**TASK INSTRUCTIONS:** When you output the records, match them exactly and omit any picture they include.

Dataset entries

------

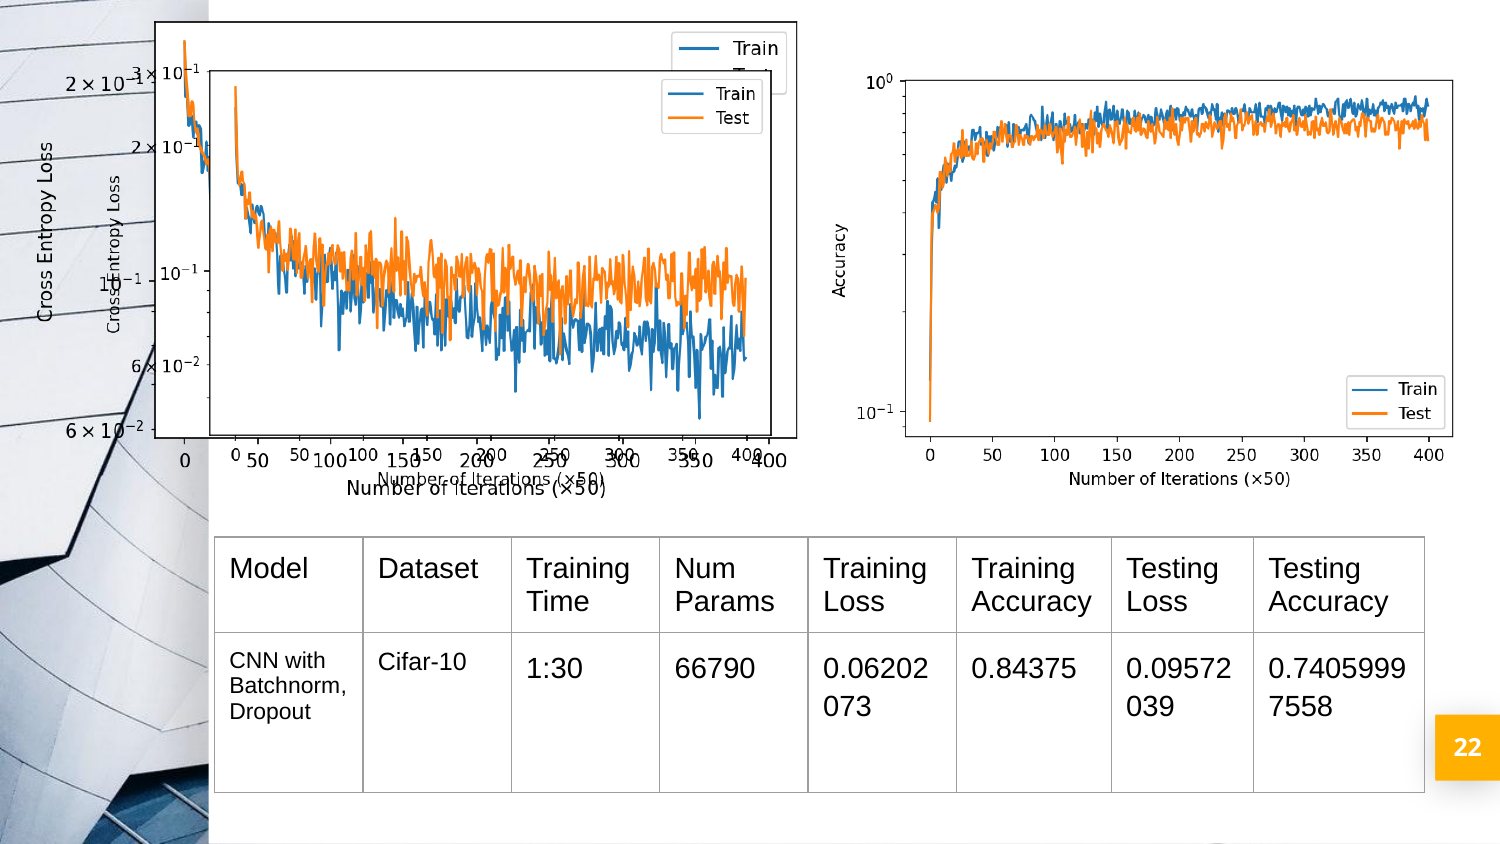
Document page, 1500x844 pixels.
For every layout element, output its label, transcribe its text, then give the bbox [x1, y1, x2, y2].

picture [821, 61, 1464, 500]
table_header Testing Loss [1112, 538, 1253, 632]
table_header Model [215, 538, 362, 632]
table_header Num Params [660, 538, 807, 632]
slide_number ‹#› [1435, 716, 1500, 781]
table_cell CNN with Batchnorm, Dropout [215, 633, 362, 792]
table_header Dataset [364, 538, 511, 632]
table_header Training Loss [809, 538, 956, 632]
picture [0, 0, 809, 844]
table_cell 66790 [660, 633, 807, 792]
table_header Training Time [512, 538, 659, 632]
table_cell Cifar-10 [364, 633, 511, 792]
table_header Training Accuracy [957, 538, 1111, 632]
table_cell 0.74059997558 [1254, 633, 1424, 792]
table_cell 0.84375 [957, 633, 1111, 792]
table_cell 0.06202073 [809, 633, 956, 792]
table_cell 1:30 [512, 633, 659, 792]
table_header Testing Accuracy [1254, 538, 1424, 632]
table_cell 0.09572039 [1112, 633, 1253, 792]
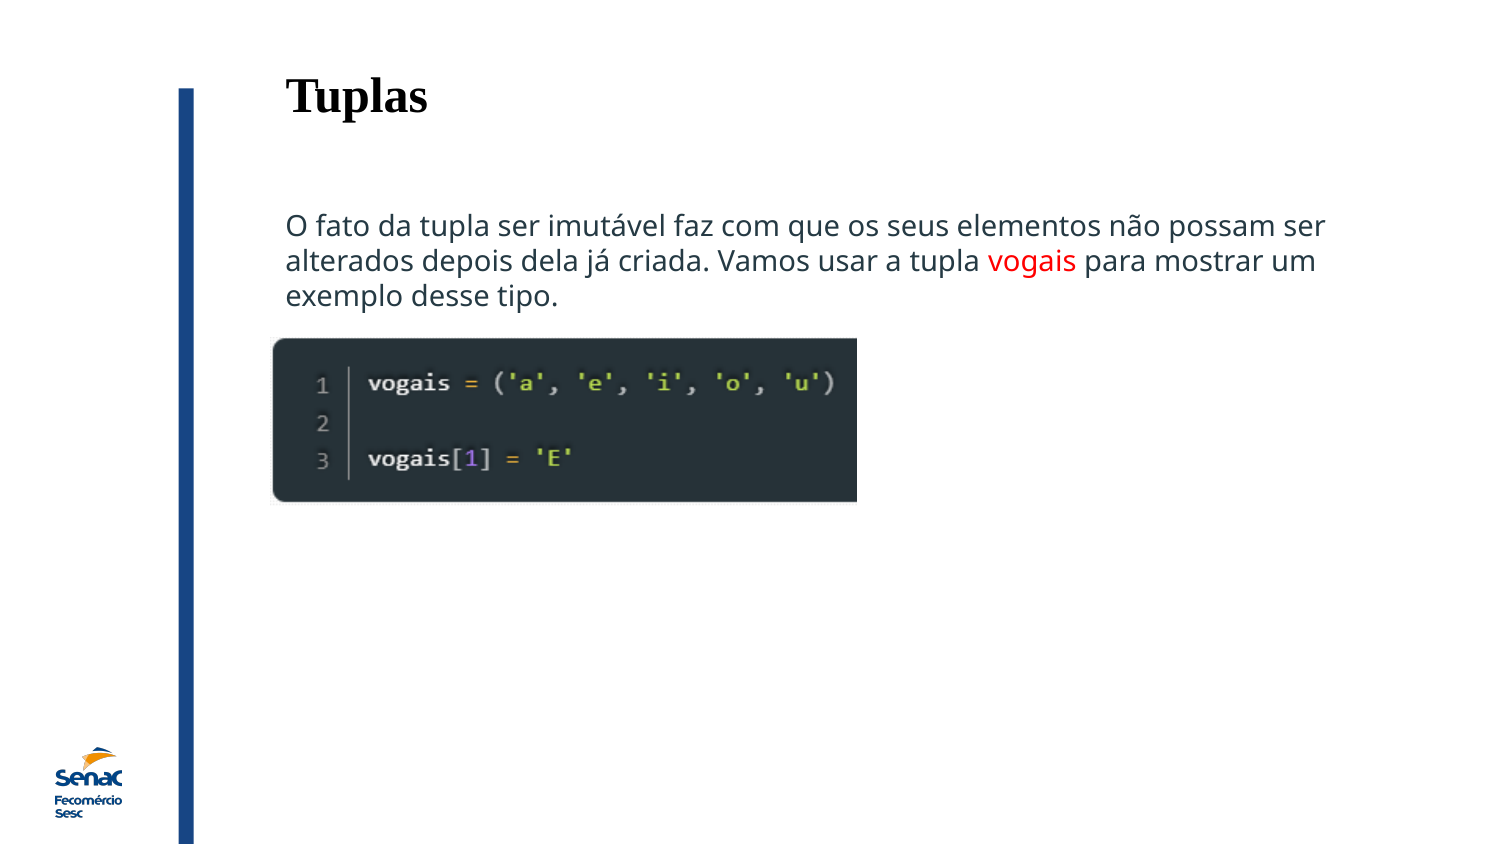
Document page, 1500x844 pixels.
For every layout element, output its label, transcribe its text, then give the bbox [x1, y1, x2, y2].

text_box Tuplas [270, 54, 1500, 130]
picture [55, 747, 122, 818]
text_box O fato da tupla ser imutável faz com que os seus elementos não possam ser alterados depois dela já criada. Vamos usar a tupla vogais para mostrar um exemplo desse tipo. [270, 200, 1437, 320]
picture [270, 337, 857, 507]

------

**ANSWER TO THIS TASK:**
Document page, 1500x844 pixels.
For every layout element, output its label, transcribe its text, then give the bbox [x1, y1, x2, y2].

picture [821, 61, 1464, 500]
table_header Testing Loss [1112, 538, 1253, 632]
table_header Model [215, 538, 362, 632]
table_header Num Params [660, 538, 807, 632]
slide_number ‹#› [1435, 716, 1500, 781]
table_cell CNN with Batchnorm, Dropout [215, 633, 362, 792]
table_header Dataset [364, 538, 511, 632]
table_header Training Loss [809, 538, 956, 632]
picture [0, 0, 809, 844]
table_cell 66790 [660, 633, 807, 792]
table_header Training Time [512, 538, 659, 632]
table_cell Cifar-10 [364, 633, 511, 792]
table_header Training Accuracy [957, 538, 1111, 632]
table_cell 0.74059997558 [1254, 633, 1424, 792]
table_cell 0.84375 [957, 633, 1111, 792]
table_cell 0.06202073 [809, 633, 956, 792]
table_cell 1:30 [512, 633, 659, 792]
table_header Testing Accuracy [1254, 538, 1424, 632]
table_cell 0.09572039 [1112, 633, 1253, 792]
Document page, 1500x844 pixels.
For every layout element, output its label, transcribe its text, then give the bbox [x1, y1, x2, y2].

text_box Tuplas [270, 54, 1500, 130]
picture [55, 747, 122, 818]
text_box O fato da tupla ser imutável faz com que os seus elementos não possam ser alterados depois dela já criada. Vamos usar a tupla vogais para mostrar um exemplo desse tipo. [270, 200, 1437, 320]
picture [270, 337, 857, 507]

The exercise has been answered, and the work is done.